Macklemore’s “Next Year” is a Return to Form
For the first time in years, Macklemore is hitting full force — once more with Ryan Lewis at his back.
In 2012, I began a gender transition, the most terrifying but rewarding thing I have faced in my life by a mile. One album that defined that time in my life for me was Macklemore and Ryan Lewis’ The Heist. The album was a celebration of overcoming — of deeply imperfect triumph and beauty. Suddenly, I was capable of feeling on a level I had not before, no longer dissociated my body to cope. The album helped stoke a much-needed fire in my heart.
Macklemore’s work since has not had the kind of cultural impact since. “Glorious” and “Good Old Days” from 2017’s Gemini were strong contenders that got decent radio play, but, while there is something great to be said about taking a softer angle, they lacked the punch that characterized songs like “Ten Thousand Hours” and “Thrift Shop.” They were touching odes, but not songs that made you feel capable of taking on anything.
Macklemore’s newest single, “Next Year,” sounds like it could be from The Heist. Though not celebrating success, it is attempting to be prophetic with similar passion and power: “Next year’s gonna be better than this.” As someone who has made my feelings about doomerism and the power of beauty to save the world clear, how widespread beliefs about the future can be self-fulfilling prophecies that shape how they act, my love of this messaging is probably no surprise.
But it is more than a song about how the world will go on and heal, it is one of stirring himself to action against his own problems — to achieve his own goals. Macklemore talks about how he’s “been lackin’” and needs to “get spiritual soon, live in the here and now.” The Heist as an album is largely about how the struggles and aspirations of youth are more complex, contradictory, and full of setbacks than advertised in popular media. “Next Year” is a song about how that necessary growth continues, even after the first big triumphs.
I have gone through hell the past year — more so than most with the pandemic. I’ve had important surgery delayed, lost my job, developed bad financial problems, and so much more.
The hopeful but unsure skepticism of statements like, “I know that, all of this pain means the growth, I think,” hits hard. Going through so much pain — and worrying it is just trauma that has not taught me anything. But it has. Though, as Macklemore himself says in the song, “I'm well aware the universe doesn't owe me shit.”
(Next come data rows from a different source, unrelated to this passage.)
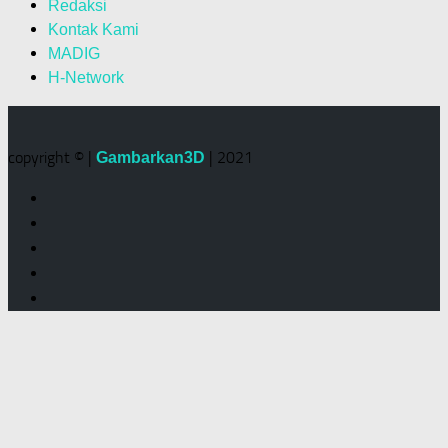
Redaksi
Kontak Kami
MADIG
H-Network
copyright © |
| 2021
Gambarkan3D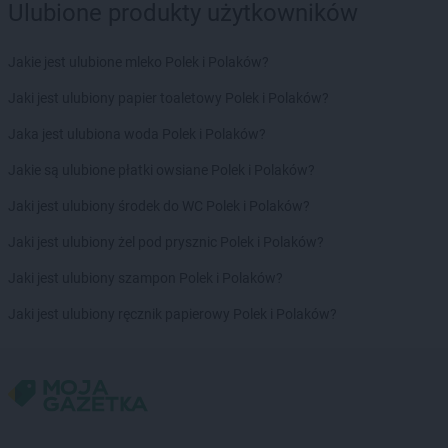
Ulubione produkty użytkowników
Jakie jest ulubione mleko Polek i Polaków?
Jaki jest ulubiony papier toaletowy Polek i Polaków?
Jaka jest ulubiona woda Polek i Polaków?
Jakie są ulubione płatki owsiane Polek i Polaków?
Jaki jest ulubiony środek do WC Polek i Polaków?
Jaki jest ulubiony żel pod prysznic Polek i Polaków?
Jaki jest ulubiony szampon Polek i Polaków?
Jaki jest ulubiony ręcznik papierowy Polek i Polaków?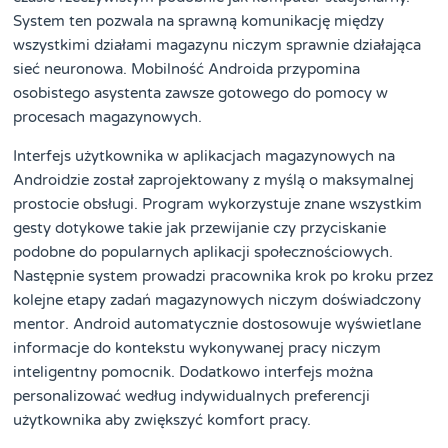
System ten pozwala na sprawną komunikację między
wszystkimi działami magazynu niczym sprawnie działająca
sieć neuronowa. Mobilność Androida przypomina
osobistego asystenta zawsze gotowego do pomocy w
procesach magazynowych.
Interfejs użytkownika w aplikacjach magazynowych na
Androidzie został zaprojektowany z myślą o maksymalnej
prostocie obsługi. Program wykorzystuje znane wszystkim
gesty dotykowe takie jak przewijanie czy przyciskanie
podobne do popularnych aplikacji społecznościowych.
Następnie system prowadzi pracownika krok po kroku przez
kolejne etapy zadań magazynowych niczym doświadczony
mentor. Android automatycznie dostosowuje wyświetlane
informacje do kontekstu wykonywanej pracy niczym
inteligentny pomocnik. Dodatkowo interfejs można
personalizować według indywidualnych preferencji
użytkownika aby zwiększyć komfort pracy.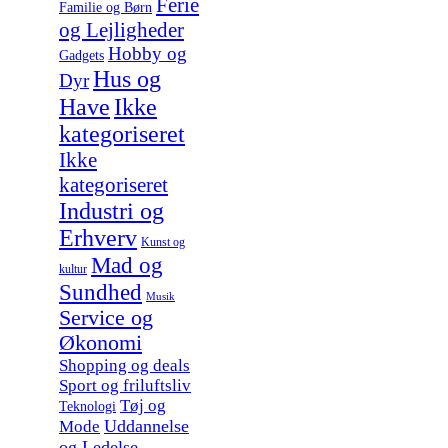
Ferie
Familie og Børn
og Lejligheder
Hobby og
Gadgets
Hus og
Dyr
Have
Ikke
kategoriseret
Ikke
kategoriseret
Industri og
Erhverv
Kunst og
Mad og
kultur
Sundhed
Musik
Service og
Økonomi
Shopping og deals
Sport og friluftsliv
Tøj og
Teknologi
Uddannelse
Mode
og Ledelse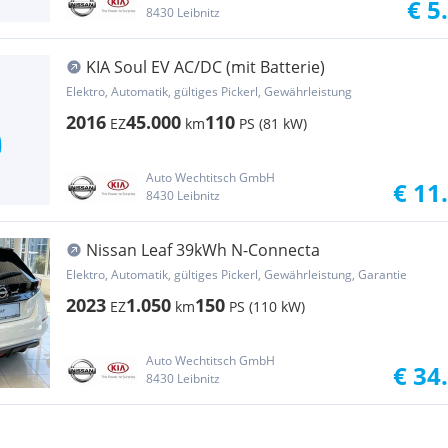
€ 5
8430 Leibnitz
KIA Soul EV AC/DC (mit Batterie)
Elektro, Automatik, gültiges Pickerl, Gewährleistung
2016
45.000
110
EZ
km
PS (81 kW)
Auto Wechtitsch GmbH
€ 11
8430 Leibnitz
Nissan Leaf 39kWh N-Connecta
Elektro, Automatik, gültiges Pickerl, Gewährleistung, Garantie
2023
1.050
150
EZ
km
PS (110 kW)
Auto Wechtitsch GmbH
€ 34
8430 Leibnitz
For the past month, even before this song came out, I have told myself I would make the best of 2022 — to ensure it was truly better than the past few, no matter what it took. I know there will be pain, frustrations, and setbacks. I do not expect a perfect year. But belief in what can be better helps stir us to act. Though “manifesting” is nonsense, hope gives us an edge making what we hope for real.
Whether the rest of Macklemore’s next album will be of the quality of “Next Year,” but I choose to be optimistic. Though billed as just a Macklemore song, he is working with Ryan Lewis again, whose beats and audio production pushed The Heist to its heights. Next year is gonna be better than this, and hopefully, it will have yet another Macklemore album I remember forever as part of the soundtrack of a major turning point in my life for the better.